Exercise objective:
Copy out each line from the material where the word "учреждения" is found.

———

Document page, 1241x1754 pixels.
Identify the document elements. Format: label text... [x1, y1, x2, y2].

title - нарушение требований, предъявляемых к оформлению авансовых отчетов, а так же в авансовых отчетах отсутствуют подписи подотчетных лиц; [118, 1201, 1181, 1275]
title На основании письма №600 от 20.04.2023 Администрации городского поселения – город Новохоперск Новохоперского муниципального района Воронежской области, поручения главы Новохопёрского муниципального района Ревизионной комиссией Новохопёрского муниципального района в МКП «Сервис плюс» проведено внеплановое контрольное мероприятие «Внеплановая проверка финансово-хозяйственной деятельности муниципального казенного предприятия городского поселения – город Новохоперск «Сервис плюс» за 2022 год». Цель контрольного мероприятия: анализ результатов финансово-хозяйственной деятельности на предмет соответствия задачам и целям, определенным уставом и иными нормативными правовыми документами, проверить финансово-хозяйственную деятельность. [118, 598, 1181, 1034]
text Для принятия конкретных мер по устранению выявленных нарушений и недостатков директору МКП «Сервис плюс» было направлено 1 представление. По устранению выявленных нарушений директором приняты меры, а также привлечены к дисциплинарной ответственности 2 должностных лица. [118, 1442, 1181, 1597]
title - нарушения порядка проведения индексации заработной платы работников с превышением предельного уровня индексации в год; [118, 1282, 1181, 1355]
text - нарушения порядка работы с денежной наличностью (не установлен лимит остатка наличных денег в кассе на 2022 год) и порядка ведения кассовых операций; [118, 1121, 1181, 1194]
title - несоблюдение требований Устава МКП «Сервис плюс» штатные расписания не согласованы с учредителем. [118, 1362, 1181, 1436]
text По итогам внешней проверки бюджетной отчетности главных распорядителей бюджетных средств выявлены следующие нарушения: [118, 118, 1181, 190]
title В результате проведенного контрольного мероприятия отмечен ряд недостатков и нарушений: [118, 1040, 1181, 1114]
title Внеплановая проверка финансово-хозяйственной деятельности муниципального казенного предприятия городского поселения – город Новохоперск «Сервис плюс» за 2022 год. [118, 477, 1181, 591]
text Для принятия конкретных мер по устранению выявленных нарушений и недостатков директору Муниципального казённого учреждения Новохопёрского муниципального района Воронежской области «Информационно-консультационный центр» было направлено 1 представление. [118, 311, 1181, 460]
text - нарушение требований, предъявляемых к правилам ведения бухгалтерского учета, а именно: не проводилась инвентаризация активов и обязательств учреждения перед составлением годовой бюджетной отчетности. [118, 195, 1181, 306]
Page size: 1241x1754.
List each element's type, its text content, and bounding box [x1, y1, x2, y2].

———

Your solution:
text Для принятия конкретных мер по устранению выявленных нарушений и недостатков директору Муниципального казённого учреждения Новохопёрского муниципального района Воронежской области «Информационно-консультационный центр» было направлено 1 представление. [118, 311, 1181, 460]
text - нарушение требований, предъявляемых к правилам ведения бухгалтерского учета, а именно: не проводилась инвентаризация активов и обязательств учреждения перед составлением годовой бюджетной отчетности. [118, 195, 1181, 306]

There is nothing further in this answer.